🤖 AI Summary
This work addresses the challenge of jointly optimizing fairness and accuracy in NLP, where these objectives often conflict. We propose Controllable Pareto Tuning (CPT), a multi-objective optimization framework enabling users to steer the fairness–accuracy trade-off via customizable preference reference vectors. CPT stabilizes gradient updates through gradient moving averaging and introduces a critical-parameter gradient pruning mechanism to enhance fidelity to user-specified preferences—enabling, for the first time, interpretable and customizable navigation of the Pareto frontier. Evaluated on hate speech detection and occupation classification, CPT yields solution sets with broader coverage and more uniform distribution along the Pareto front, while strictly adhering to user-defined fairness–accuracy ratios.
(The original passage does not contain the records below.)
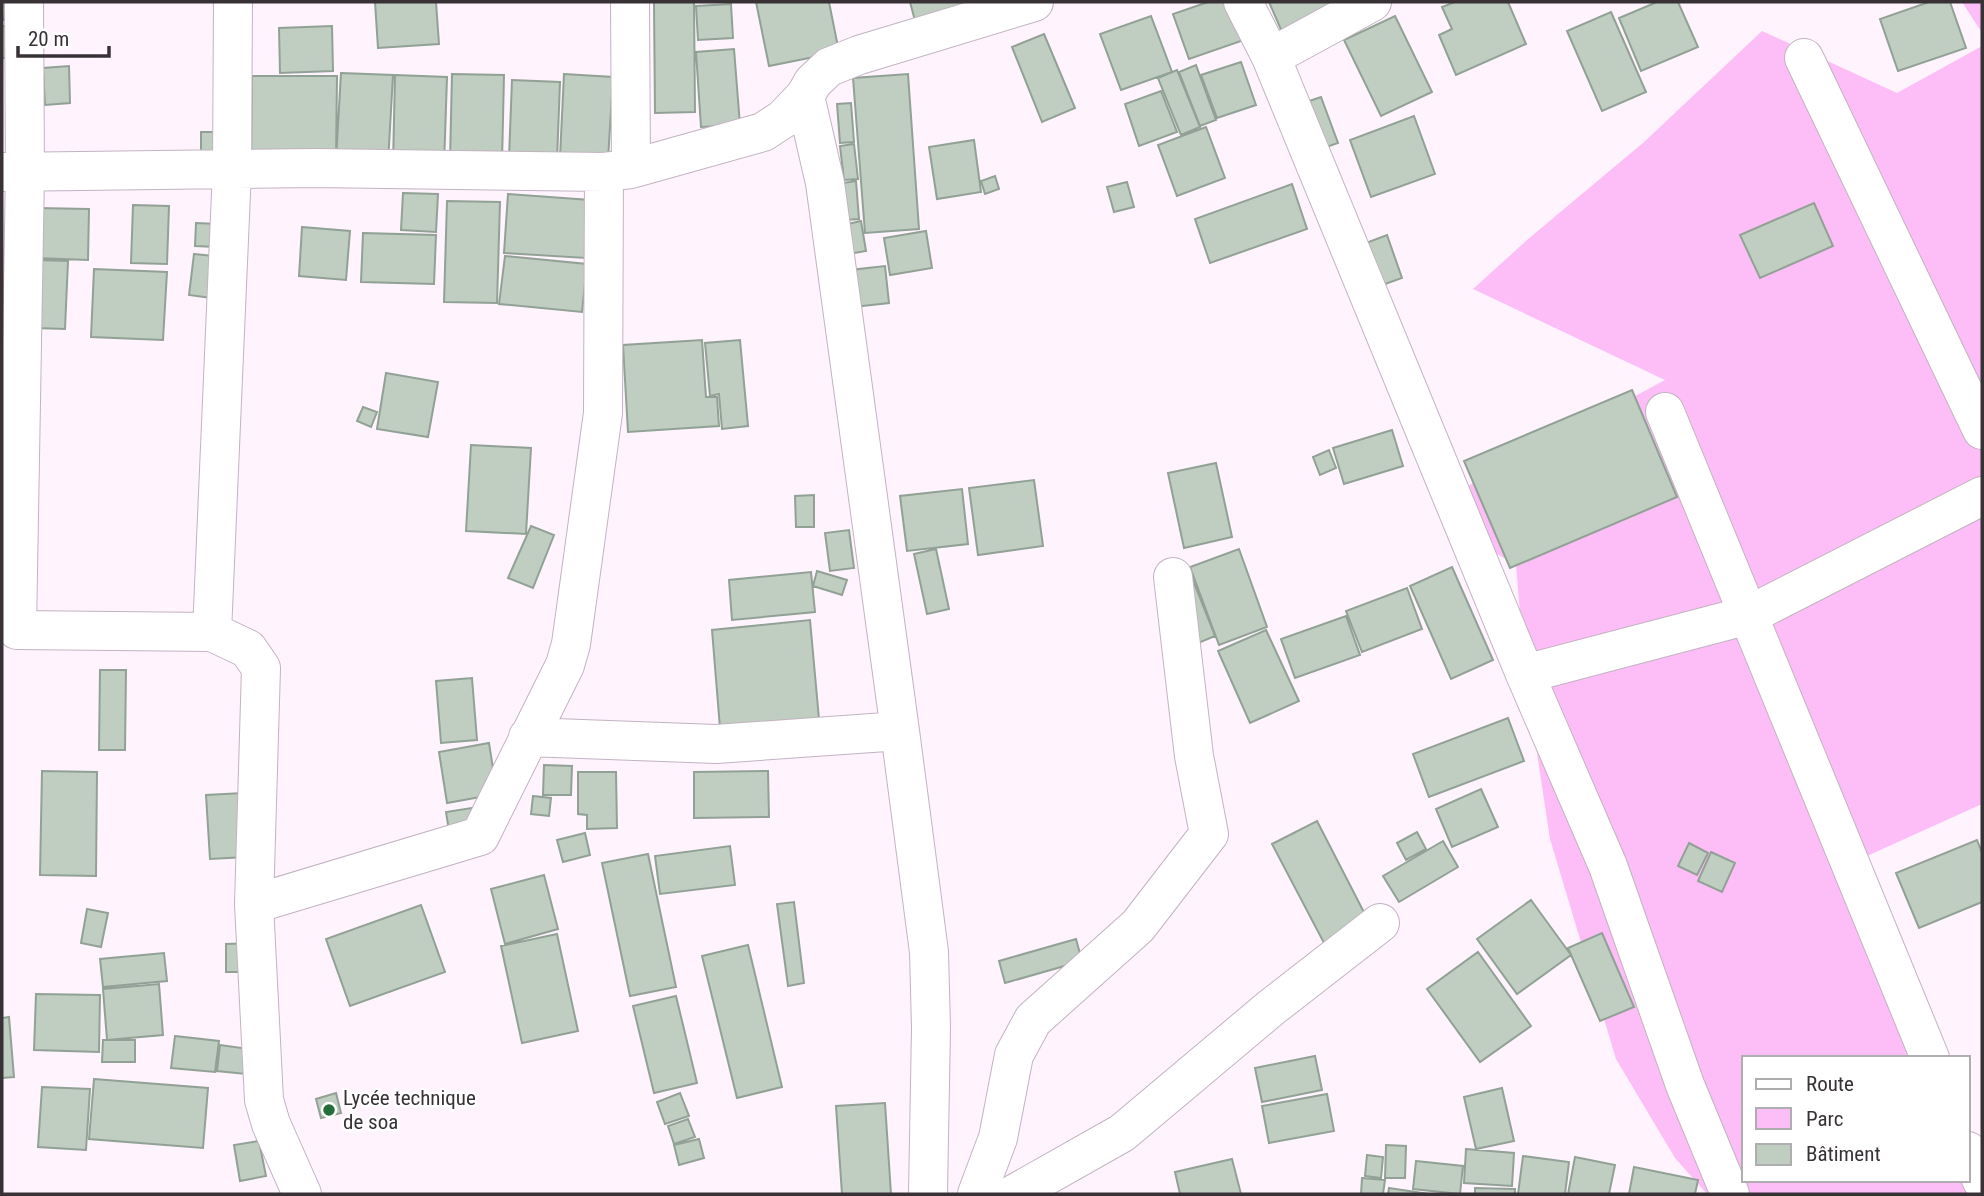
<svg xmlns="http://www.w3.org/2000/svg" width="1984" height="1196" font-family="'Roboto Condensed',sans-serif">
  <style>
    .green { fill: #fdbef7 }
    .building { fill: #bfcec1; stroke: #92a195; stroke-width: 2 }
    .lines { fill: none; stroke-linecap: round; stroke-linejoin: round }
    .minor-casing { stroke: #c2b3c0; stroke-width: 40 }
    .minor { stroke: #fff; stroke-width: 38 }
    .poi-dot { fill: #256d3a; stroke: #fff; stroke-width: 2.5 }
    .labels { text-anchor: middle; dominant-baseline: central; stroke-width: 5; stroke-linejoin: round; paint-order: stroke }
    .poi-label { font-size: 21px; fill: #383237; stroke: #fff; text-anchor: start }
  </style>
  <rect width="100%" height="100%" fill="#fff3fe"/>
  <path class="green" d="M1962,2H1982V33Z
    M1762,31L1897,93L1982,46V804L1867,856L1932,1058H1744V1180H1968L1982,1194H1707L1675,1158L1616,1059L1550,839L1525,674L1516,565L1444,523L1453,494L1665,380L1473,289L1527,240L1644,142Z"/>
  <path class="building" d="M2,2H7L4,20H2Z
    M375,2H436L439,44L378,48Z
    M654,2H694L695,112L655,113Z
    M756,2H829L839,52L769,66Z
    M910,2H966L969,13L917,28Z
    M1208,2H1230L1244,40L1189,59L1173,14Z
    M1269,2H1329L1333,9L1282,32Z
    M1455,2H1508L1526,44L1456,75L1439,35L1452,29L1442,7Z
    M1657,2H1678L1698,47L1641,71L1619,18Z
    M1929,2H1950L1966,48L1898,71L1880,19Z
    M731,4L733,38L698,40L696,6Z
    M1611,12L1646,92L1602,111L1567,31Z
    M1151,16L1172,72L1121,90L1100,34Z
    M1395,16L1432,92L1381,116L1344,40Z
    M2,26H7V58H2Z
    M332,26L333,71L280,73L279,28Z
    M1044,34L1075,108L1042,122L1012,47Z
    M734,49L740,125L701,127L696,52Z
    M1241,62L1256,105L1217,118L1201,75Z
    M1196,65L1216,120L1200,126L1179,72Z
    M69,66L70,103L45,105L43,68Z
    M1177,70L1200,127L1181,135L1158,78Z
    M341,73L393,75L388,163L336,160Z
    M452,74L504,75L502,162L450,161Z
    M564,74L613,77L608,160L560,157Z
    M908,74L919,229L865,233L853,78Z
    M395,75L447,77L444,166L393,165Z
    M252,76H337L336,159H251Z
    M512,80L560,82L557,160L509,158Z
    M1161,91L1177,132L1139,146L1125,104Z
    M1321,97L1338,143L1318,150L1300,104Z
    M851,103L854,142L840,143L837,104Z
    M1414,116L1435,174L1371,197L1350,140Z
    M1206,127L1225,178L1177,196L1158,145Z
    M201,132H220V155H201Z
    M974,140L981,192L937,199L929,147Z
    M854,144L858,179L844,180L840,146Z
    M995,176L999,189L985,194L981,181Z
    M856,181L859,219L846,220L843,183Z
    M1127,182L1134,207L1114,212L1107,187Z
    M1292,184L1307,229L1210,263L1195,219Z
    M403,193L438,194L436,232L401,230Z
    M508,194L590,200L586,258L504,253Z
    M447,201L500,202L497,303L444,302Z
    M1814,203L1833,246L1760,278L1740,235Z
    M133,205L169,206L167,264L131,263Z
    M37,208L89,209L88,260L36,258Z
    M861,221L866,251L848,254L843,225Z
    M196,223L217,224L216,247L195,246Z
    M302,227L350,231L346,280L299,276Z
    M926,231L932,268L890,275L884,238Z
    M363,233L436,235L434,284L361,282Z
    M1387,235L1402,278L1374,288L1358,246Z
    M194,254L224,257L219,299L189,295Z
    M505,256L587,264L582,312L499,304Z
    M36,260L68,261L65,329L35,328Z
    M885,266L889,303L854,307L850,270Z
    M94,269L167,272L163,340L91,337Z
    M702,340L706,397H717L719,426L628,432L623,345Z
    M740,340L748,426L722,429L719,394L710,396L705,343Z
    M386,373L438,382L428,437L377,429Z
    M1632,390L1677,497L1510,568L1464,461Z
    M363,407L377,412L371,427L357,421Z
    M1392,430L1403,466L1344,484L1333,448Z
    M471,445L531,448L526,534L466,531Z
    M1329,450L1336,468L1320,475L1313,457Z
    M1216,463L1232,537L1184,548L1168,473Z
    M1034,480L1043,546L978,555L969,488Z
    M962,489L968,544L907,551L900,496Z
    M814,495V527H796L795,496Z
    M531,526L554,535L533,588L508,578Z
    M849,530L854,568L830,571L825,533Z
    M936,549L949,609L927,614L914,554Z
    M1239,549L1267,627L1219,645L1190,567Z
    M1187,565L1215,636L1191,646Z
    M1452,567L1493,660L1451,679L1410,586Z
    M817,571L847,580L842,595L813,586Z
    M811,572L815,612L732,620L729,580Z
    M1407,588L1422,629L1362,652L1346,611Z
    M1346,616L1360,655L1295,678L1281,639Z
    M810,620L819,719L720,728L712,630Z
    M1266,630L1299,701L1250,723L1218,651Z
    M100,670H126L125,750H99Z
    M472,678L477,740L441,743L436,681Z
    M1508,718L1524,761L1429,797L1413,754Z
    M489,743L497,794L447,803L439,752Z
    M544,765L572,766L571,795H543Z
    M42,771L97,772L96,876L40,875Z
    M768,771L769,817L694,818V772Z
    M578,772H616L617,828L587,829V815L578,814Z
    M1481,789L1498,827L1452,847L1436,809Z
    M243,793L247,857L210,859L206,795Z
    M533,796L551,798L549,816L531,814Z
    M484,806L452,850L446,812Z
    M1317,821L1368,920L1324,943L1272,844Z
    M1417,832L1426,849L1406,860L1397,843Z
    M585,833L590,855L563,862L557,840Z
    M1977,840L1982,853V902L1919,928L1896,873Z
    M1443,841L1458,867L1399,902L1383,876Z
    M1689,843L1708,853L1697,875L1678,866Z
    M730,846L735,885L660,894L655,856Z
    M1711,852L1735,863L1722,892L1698,881Z
    M648,854L676,987L630,996L602,863Z
    M544,875L558,929L505,944L491,889Z
    M1531,900L1571,955L1517,994L1477,939Z
    M794,902L804,983L788,986L777,904Z
    M421,905L445,972L350,1006L326,939Z
    M87,909L108,913L101,947L81,943Z
    M1602,933L1634,1007L1600,1021L1568,948Z
    M557,934L578,1031L522,1043L501,946Z
    M1076,939L1082,961L1005,983L999,961Z
    M254,943L255,972H226V944Z
    M748,945L782,1087L737,1098L702,956Z
    M1478,952L1531,1026L1480,1062L1427,989Z
    M164,953L167,981L103,987L100,959Z
    M159,984L163,1035L107,1040L103,989Z
    M36,994L100,995L99,1052L34,1050Z
    M676,996L697,1083L654,1093L633,1006Z
    M9,1017L14,1077L2,1078V1018Z
    M175,1036L219,1041L215,1072L171,1068Z
    M103,1040H135V1062H102Z
    M220,1045L249,1049L246,1074L217,1071Z
    M1315,1056L1322,1090L1262,1102L1255,1068Z
    M94,1079L208,1088L203,1148L89,1139Z
    M42,1087L90,1089L86,1150L38,1147Z
    M1502,1088L1514,1141L1476,1149L1464,1097Z
    M336,1093L341,1113L321,1118L316,1099Z
    M680,1093L689,1116L665,1124L657,1102Z
    M1327,1094L1334,1131L1269,1143L1262,1106Z
    M885,1103L891,1194H842L836,1106Z
    M688,1119L695,1137L674,1144L668,1126Z
    M699,1139L704,1158L679,1165L674,1145Z
    M259,1141L266,1176L240,1181L234,1145Z
    M1386,1145L1406,1146L1405,1178H1385Z
    M1466,1149L1514,1153L1512,1186L1464,1183Z
    M1367,1155L1383,1157L1381,1178L1365,1176Z
    M1523,1156L1569,1162L1565,1194H1518Z
    M1575,1157L1615,1165L1609,1194H1568Z
    M1232,1159L1241,1194H1180L1175,1172Z
    M1416,1161L1463,1166L1460,1194L1413,1189Z
    M1634,1167L1698,1180L1695,1194H1629Z
    M1362,1178L1385,1180L1383,1194H1361Z
    M1389,1188L1429,1194H1388Z
    M1475,1188L1515,1189V1194H1475Z"/>
  <g class="lines">
    <defs>
      <path id="minor" d="M24,2L25,172L17,630L212,632
        M233,2L232,170L212,632L248,649L261,668L254,904L264,1100L271,1124L302,1194
        M1243,2L1271,57
        M1372,2L1271,57L1525,674L1608,866L1685,1085L1730,1194
        M1804,58L1982,430
        M631,169L763,132L783,119L805,96L813,82L829,67L859,55L1034,2
        M2,172L315,168L604,172
        M1665,412L1930,1058
        M1525,674L1749,615L1982,496
        M900,731L929,952L931,1028L928,1194
        M528,737L716,744L900,731L825,183L805,96
        M254,904L480,836L565,665L571,644L603,413L604,172L631,169L630,2
        M1968,1151L1982,1181
        M977,1194L998,1138L1014,1055L1033,1020L1138,926L1209,834L1194,756L1173,577
        M1014,1194L1122,1133L1272,1007L1380,923"/>
    </defs>
    <use href="#minor" class="minor-casing"/>
    <use href="#minor" class="minor"/>
  </g>
  <circle class="poi-dot" cx="329" cy="1110" r="7"/>
  <g class="labels">
    <g class="poi-label">
      <text x="343" y="1098">Lycée technique<tspan x="343" dy="24">de soa</tspan></text>
    </g>
  </g>
  <rect width="1984" height="1196" fill="none" stroke="#383237" stroke-width="7"/>
  <rect x="1742" y="1056" width="228" height="126" fill="#ffffff" stroke="#afadaf" stroke-width="2"/>
  <rect x="1756" y="1079" width="35" height="10" fill="#ffffff" stroke="#afadaf" stroke-width="2"/>
  <text x="1806" y="1091" font-size="21" fill="#383237">Route</text>
  <rect x="1756" y="1108" width="35" height="21" fill="#fdbef7" stroke="#afadaf" stroke-width="2"/>
  <text x="1806" y="1126" font-size="21" fill="#383237">Parc</text>
  <rect x="1756" y="1144" width="35" height="21" fill="#bfcec1" stroke="#afadaf" stroke-width="2"/>
  <text x="1806" y="1161" font-size="21" fill="#383237">Bâtiment</text>
  <path d="M18 46v10h91v-10" fill="none" stroke="#383237" stroke-width="3.5"/>
  <text x="28" y="46" font-size="21" fill="#383237" stroke="#ffffff" stroke-width="5" paint-order="stroke">20 m</text>
</svg>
It consistently outperforms existing multi-objective optimization (MOO) baselines in both objective attainment and preference alignment.
📝 Abstract
The fairness-accuracy trade-off is a key challenge in NLP tasks. Current work focuses on finding a single "optimal" solution to balance the two objectives, which is limited considering the diverse solutions on the Pareto front. This work intends to provide controllable trade-offs according to the user's preference of the two objectives, which is defined as a reference vector. To achieve this goal, we apply multi-objective optimization (MOO), which can find solutions from various regions of the Pareto front. However, it is challenging to precisely control the trade-off due to the stochasticity of the training process and the high dimentional gradient vectors. Thus, we propose Controllable Pareto Trade-off (CPT) that can effectively train models to perform different trade-offs according to users' preferences. CPT 1) stabilizes the fairness update with a moving average of stochastic gradients to determine the update direction, and 2) prunes the gradients by only keeping the gradients of the critical parameters. We evaluate CPT on hate speech detection and occupation classification tasks. Experiments show that CPT can achieve a higher-quality set of solutions on the Pareto front than the baseline methods. It also exhibits better controllability and can precisely follow the human-defined reference vectors.